**PAGE TEXT**
---+---

Discussion List Archives

[Date Prev][Date Next][Thread Prev][Thread Next][Date Index][Thread Index]

Re: [ddlm-group] Dictionary versioning

(Apologies for the enormous delay dealing with this. As you might have noticed I'm trying to get rid of the backlog of issues).

Thanks Herbert for pointing in the direction of an alternative to semantic versioning.  As I read it, the GNU approach for version c.r.a would require bumping c whenever an interface changes, which we could interpret to mean whenever a data name is added, changed or removed.  That would seem incompatible with current practice, given that we have essentially said that DDL1 is version 1 and DDL2 is version 2. 

Alternatively, if we view a dictionary as a relational database containing ontological data, then perhaps the interface is the database schema. In this case our interface would only change if we add/change DDLm attributes, but again this is catered for by the DDL compatibility attribute.

I think I would prefer to pursue the semantic versioning path as it seems a simpler fit.

On Sat, 29 Jul 2017 at 01:12, Herbert J. Bernstein <yayahjb@gmail.com> wrote:
Dear Colleagues,

  I would suggest consideration of the versioning scheme used by GNU libtool for libraries (see https://www.gnu.org/software/libtool/manual/html_node/Updating-version-info.html).  This versioning
scheme is not based on major and minor versions, but on how the changes made impact actual
use.  The scheme has 3 components:  current, revision, and age.  To distinguish this from the
more common versioning schemes, the components are separated by colons.

  You start off with 0:0:0.
  You only change the version information on public releases.
  You change the first component (current), and reset the second component (revision) to 0, when you make any change that adds, removes or changes an "interface" -- i.e. that changes how the dictionary can be used.
  You change the second component (revision) when there is a change in the "code", in this case the
text of the dictionary with the value of current
  You change the third component (age) when you add, remove or change any interfaces.  You go up by 1 if you added any interfaces.  You reset age to 0 when you remove or change any interfaces.

  This is not the same as release numbers.  You still need them.  But is has proven very useful in untangling the dependencies of libraries in unix, and might have similar value in helping to untangle CIF dictionary dependencies.


On Fri, Jul 28, 2017 at 10:35 AM, Bollinger, John C <John.Bollinger@stjude.org> wrote:
Dear DDLm Group,

Comments in-line below.

On Tuesday, July 25, 2017 9:30 PM, James Hester wrote:
> [...]
> 2. My original suggestion attempted to cover both 'Contents' and 'Full' imports assuming 'if_dupl' referred only to save frame names, but John's suggestion of extending 'if_dupl' to cover both the case of duplicate definition frames, and duplicate attributes within those frames, seems reasonable.  After a little thought I've convinced myself that 'if_dupl' can always refer to attributes for 'Contents' imports, and save frames for 'Full' imports, as save frames in 'Full' mode always either completely replace other save frames or are completely ignored; there is no 'merge' operation that would descend to attribute level.

I concur with that analysis, and I am satisfied with that interpretation of how 'if_dupl' would apply in 'Contents' import mode.  Do note, however, that such an interpretation complicates the compatibility analysis, as I discuss below.

---+---

Records excerpted from a collection
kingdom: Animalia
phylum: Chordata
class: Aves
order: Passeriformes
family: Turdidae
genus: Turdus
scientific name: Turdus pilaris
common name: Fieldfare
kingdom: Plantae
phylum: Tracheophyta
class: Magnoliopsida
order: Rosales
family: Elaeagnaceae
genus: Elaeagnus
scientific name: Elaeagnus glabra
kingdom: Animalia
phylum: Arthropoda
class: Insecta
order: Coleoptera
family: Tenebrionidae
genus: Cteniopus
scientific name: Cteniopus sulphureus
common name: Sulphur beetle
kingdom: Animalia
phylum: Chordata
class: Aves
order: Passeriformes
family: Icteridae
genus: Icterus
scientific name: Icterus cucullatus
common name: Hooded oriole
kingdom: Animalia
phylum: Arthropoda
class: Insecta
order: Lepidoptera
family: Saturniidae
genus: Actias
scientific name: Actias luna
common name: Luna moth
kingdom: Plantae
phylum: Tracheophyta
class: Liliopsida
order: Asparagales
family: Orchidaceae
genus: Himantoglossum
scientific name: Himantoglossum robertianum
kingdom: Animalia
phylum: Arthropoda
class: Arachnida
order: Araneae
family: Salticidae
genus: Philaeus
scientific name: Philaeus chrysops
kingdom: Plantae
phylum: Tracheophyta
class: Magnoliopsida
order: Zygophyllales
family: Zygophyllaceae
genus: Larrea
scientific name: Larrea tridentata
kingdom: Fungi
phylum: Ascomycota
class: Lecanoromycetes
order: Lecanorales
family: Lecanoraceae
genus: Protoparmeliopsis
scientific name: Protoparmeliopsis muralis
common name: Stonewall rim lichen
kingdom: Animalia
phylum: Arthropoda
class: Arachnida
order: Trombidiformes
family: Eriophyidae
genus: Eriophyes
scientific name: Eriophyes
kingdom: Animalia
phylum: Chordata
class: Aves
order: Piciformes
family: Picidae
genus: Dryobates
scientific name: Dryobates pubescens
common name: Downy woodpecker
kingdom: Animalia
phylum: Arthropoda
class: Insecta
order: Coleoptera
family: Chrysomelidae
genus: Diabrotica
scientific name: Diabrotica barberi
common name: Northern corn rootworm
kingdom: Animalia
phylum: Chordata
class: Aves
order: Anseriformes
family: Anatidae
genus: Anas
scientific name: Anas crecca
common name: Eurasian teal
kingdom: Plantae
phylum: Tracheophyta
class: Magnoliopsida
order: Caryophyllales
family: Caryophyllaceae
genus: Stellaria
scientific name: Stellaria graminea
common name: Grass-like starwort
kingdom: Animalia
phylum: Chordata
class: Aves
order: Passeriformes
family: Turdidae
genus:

---+---

**CHALLENGES**
1: According to the thread on dictionary versioning, what are the three components of the GNU libtool versioning scheme?
2: Change "phylum" to "division" in the records, starting at the line that contains "common name: Eurasian teal" and ending at the end of the records. Give only those lines, with everything else unchanged.

**SOLUTIONS TO THE PROBLEMS**
1: Current, revision, and age.

2:
common name: Eurasian teal
kingdom: Plantae
division: Tracheophyta
class: Magnoliopsida
order: Caryophyllales
family: Caryophyllaceae
genus: Stellaria
scientific name: Stellaria graminea
common name: Grass-like starwort
kingdom: Animalia
division: Chordata
class: Aves
order: Passeriformes
family: Turdidae
genus:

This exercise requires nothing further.